23. Reciprocity in Commerce
Let the nation not suffer from loss through reciprocal commerce with other countries even if this commerce were profitable to the merchants, who would gain, regardless of the welfare of fellow-citizens, in the sale of commodities thus brought about The accumulations of the fortunes of these merchants would create a curtailment in the circulation of revenue prejudicial to distribution and reproduction.
24. Balance of Money in Trade is Illusory
Let no one be deceived by an apparent advantage in reciprocal commerce with foreign countries, which is simply a balance received in money, without examining and comparing the profits that result from the merchandise one has sold and the merchandise which has been bought. For often the loss is to that nation which receives a surplus in money. And that loss reacts to the prejudice of the distribution and reproduction of the revenues.

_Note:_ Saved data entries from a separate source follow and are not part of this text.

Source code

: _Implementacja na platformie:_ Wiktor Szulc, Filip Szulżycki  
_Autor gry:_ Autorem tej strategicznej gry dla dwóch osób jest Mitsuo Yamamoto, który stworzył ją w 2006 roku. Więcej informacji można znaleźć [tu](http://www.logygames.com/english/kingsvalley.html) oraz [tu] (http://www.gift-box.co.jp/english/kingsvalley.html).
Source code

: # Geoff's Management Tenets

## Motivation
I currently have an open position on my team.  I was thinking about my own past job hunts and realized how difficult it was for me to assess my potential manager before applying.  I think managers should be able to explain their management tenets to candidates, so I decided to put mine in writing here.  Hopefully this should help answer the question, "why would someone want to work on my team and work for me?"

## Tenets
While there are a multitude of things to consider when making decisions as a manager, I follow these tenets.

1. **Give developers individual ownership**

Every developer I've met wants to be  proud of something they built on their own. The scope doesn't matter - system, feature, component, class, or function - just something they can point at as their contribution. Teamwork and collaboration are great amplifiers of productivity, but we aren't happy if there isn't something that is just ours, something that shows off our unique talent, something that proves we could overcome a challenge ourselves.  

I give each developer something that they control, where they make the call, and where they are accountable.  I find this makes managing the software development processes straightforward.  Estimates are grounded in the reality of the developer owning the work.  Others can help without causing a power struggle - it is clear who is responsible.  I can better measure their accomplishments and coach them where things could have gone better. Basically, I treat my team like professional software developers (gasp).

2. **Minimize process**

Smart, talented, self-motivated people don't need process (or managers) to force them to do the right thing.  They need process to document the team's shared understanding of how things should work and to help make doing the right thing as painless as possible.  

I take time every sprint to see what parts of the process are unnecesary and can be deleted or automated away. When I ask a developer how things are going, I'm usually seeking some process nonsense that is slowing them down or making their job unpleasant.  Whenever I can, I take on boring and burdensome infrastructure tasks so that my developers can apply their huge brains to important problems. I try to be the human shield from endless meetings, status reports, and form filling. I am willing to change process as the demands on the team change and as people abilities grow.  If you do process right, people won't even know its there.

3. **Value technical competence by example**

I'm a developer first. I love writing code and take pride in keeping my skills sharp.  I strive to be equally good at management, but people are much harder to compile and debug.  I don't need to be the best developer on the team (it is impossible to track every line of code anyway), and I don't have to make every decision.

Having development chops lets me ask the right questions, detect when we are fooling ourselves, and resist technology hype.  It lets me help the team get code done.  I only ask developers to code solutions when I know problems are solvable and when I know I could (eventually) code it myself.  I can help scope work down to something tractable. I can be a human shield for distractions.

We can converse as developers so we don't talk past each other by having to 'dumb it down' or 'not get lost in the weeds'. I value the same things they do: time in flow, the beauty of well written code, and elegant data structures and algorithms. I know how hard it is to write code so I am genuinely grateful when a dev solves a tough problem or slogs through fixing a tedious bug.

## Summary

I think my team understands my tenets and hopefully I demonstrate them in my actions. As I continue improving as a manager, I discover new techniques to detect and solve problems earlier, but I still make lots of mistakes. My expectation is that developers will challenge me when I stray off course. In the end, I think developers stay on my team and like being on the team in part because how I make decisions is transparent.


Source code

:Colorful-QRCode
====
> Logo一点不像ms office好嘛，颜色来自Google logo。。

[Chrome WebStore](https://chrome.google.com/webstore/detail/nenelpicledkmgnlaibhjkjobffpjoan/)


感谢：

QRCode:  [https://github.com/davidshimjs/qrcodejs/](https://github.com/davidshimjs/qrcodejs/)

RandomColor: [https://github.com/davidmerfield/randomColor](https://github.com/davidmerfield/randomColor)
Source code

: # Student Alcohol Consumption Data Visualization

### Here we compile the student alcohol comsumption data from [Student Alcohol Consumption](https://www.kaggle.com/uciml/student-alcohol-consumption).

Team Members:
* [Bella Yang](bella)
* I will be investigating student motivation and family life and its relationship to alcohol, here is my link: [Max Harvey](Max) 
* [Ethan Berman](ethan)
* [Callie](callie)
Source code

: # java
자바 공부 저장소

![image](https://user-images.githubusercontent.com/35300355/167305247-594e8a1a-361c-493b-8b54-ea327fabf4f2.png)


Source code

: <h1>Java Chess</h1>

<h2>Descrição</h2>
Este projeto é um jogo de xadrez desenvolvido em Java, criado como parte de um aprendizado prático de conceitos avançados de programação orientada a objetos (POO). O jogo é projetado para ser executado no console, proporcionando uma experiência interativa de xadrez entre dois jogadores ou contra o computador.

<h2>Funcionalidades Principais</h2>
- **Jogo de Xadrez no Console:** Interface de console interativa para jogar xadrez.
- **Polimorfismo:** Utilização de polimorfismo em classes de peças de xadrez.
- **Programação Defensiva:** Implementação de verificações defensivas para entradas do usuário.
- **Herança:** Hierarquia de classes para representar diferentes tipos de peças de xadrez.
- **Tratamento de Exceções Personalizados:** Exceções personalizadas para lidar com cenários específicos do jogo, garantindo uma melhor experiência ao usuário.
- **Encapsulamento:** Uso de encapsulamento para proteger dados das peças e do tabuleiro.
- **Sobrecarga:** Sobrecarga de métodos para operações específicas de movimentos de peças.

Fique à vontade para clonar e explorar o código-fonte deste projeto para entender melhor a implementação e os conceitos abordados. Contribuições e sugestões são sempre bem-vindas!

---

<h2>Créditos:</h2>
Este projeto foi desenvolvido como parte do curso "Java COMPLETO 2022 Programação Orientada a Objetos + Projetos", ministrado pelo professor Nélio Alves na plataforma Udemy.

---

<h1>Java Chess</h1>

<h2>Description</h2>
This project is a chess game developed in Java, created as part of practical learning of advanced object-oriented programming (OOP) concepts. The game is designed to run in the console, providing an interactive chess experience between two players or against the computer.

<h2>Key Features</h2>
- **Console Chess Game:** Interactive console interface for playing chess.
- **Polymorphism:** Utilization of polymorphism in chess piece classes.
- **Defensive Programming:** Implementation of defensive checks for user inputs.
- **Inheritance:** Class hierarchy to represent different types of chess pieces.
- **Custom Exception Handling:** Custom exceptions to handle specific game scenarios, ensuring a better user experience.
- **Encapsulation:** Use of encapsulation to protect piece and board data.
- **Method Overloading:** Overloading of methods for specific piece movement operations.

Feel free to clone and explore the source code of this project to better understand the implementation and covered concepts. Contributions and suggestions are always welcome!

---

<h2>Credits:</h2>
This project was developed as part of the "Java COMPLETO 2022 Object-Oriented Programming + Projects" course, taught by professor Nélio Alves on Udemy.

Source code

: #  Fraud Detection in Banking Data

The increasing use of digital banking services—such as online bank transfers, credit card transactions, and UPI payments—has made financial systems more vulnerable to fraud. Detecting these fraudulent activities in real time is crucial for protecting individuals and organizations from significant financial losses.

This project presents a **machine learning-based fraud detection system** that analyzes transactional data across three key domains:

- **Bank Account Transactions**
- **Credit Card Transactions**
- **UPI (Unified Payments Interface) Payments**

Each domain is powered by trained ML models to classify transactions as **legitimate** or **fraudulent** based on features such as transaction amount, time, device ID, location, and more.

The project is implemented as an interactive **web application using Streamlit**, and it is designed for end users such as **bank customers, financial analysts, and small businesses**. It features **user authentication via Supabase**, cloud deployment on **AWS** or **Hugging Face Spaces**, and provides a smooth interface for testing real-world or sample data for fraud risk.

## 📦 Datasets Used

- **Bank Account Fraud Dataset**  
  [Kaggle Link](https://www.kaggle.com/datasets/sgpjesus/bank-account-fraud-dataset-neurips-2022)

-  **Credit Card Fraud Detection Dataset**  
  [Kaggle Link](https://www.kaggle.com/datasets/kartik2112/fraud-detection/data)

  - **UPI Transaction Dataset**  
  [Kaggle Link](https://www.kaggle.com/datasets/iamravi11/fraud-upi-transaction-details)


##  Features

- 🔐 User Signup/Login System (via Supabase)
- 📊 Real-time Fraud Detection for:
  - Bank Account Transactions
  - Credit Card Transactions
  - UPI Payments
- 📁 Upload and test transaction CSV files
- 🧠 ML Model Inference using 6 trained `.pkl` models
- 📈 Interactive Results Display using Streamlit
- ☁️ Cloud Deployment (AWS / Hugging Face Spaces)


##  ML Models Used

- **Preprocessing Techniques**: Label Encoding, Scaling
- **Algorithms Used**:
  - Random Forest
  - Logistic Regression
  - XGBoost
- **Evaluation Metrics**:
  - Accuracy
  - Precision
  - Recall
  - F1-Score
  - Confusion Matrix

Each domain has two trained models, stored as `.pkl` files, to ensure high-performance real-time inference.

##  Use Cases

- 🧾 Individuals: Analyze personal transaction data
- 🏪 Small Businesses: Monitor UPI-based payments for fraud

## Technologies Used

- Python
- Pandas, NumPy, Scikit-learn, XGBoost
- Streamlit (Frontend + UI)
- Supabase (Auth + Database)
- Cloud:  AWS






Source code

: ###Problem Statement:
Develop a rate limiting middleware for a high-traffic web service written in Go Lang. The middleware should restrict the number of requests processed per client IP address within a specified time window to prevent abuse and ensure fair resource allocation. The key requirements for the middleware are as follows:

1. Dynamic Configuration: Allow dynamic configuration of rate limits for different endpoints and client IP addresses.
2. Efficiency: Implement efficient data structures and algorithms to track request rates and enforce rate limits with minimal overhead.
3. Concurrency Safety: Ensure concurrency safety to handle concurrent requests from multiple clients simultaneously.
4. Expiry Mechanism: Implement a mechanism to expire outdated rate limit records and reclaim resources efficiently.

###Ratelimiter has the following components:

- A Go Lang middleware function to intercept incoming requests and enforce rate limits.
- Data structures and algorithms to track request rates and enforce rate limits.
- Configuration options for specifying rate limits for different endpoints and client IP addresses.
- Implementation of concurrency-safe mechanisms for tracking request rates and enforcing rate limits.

25. Complete Liberty in Commerce
Let there be complete liberty in commerce; for the surest, most exact, and most profitable policy for interior and exterior commerce of the state and nation consists in the greatest possible freedom in competition.
26. Attention to the Revenue Rather Than to Population
Let there be less attention given to the augmentation of the population than to the accumulation of revenue, for greater freedom or ease in procuring large revenues is preferable to the greater pressing wants of subsistence, created by a population, and which exceed the revenue.
The resources are greater for the needs of a state when a people are in comfort, and there are also more means to make agriculture prosperous.
27. No Economization of the Necessary Public Expenditures
Let the government occupy itself with those operations necessary for the prosperity of the kingdom rather than with attention toward expenditures.
With greater riches the larger expenses will cease to appear so excessive. But one should not confound a perversion of funds with simple expenses, for such a perversion can dissipate all the riches of a nation and of the sovereign.
28. No Pecuniary Fortunes in the Administration of Taxes
Let the administration of the finances be in the tax collection, not in the expenses of the government, nor occasion pecuniary fortunes that take away a portion of the revenue from circulation, distribution and reproduction.
29. Credit of Financiers, Harmful Resource
Let no one hope for resources, to meet the extraordinary needs of a state, but in the prosperity of the nation, and not in the credit of financiers; for pecuniary fortunes are clandestine riches that know not king nor country.
30. Borrowing Always Injurious
The state should avoid loans formed from the funds of financiers.
This is because they:
- burden a state with devouring debts
- occasion a commerce of the finances through the agency of negotiable paper
- increase more and more the unfruitful pecuniary fortunes through the rebate or discount
- separate money from agriculture
- deprive the country of the necessary riches for the improvement of real estate and the exploitation of agriculture.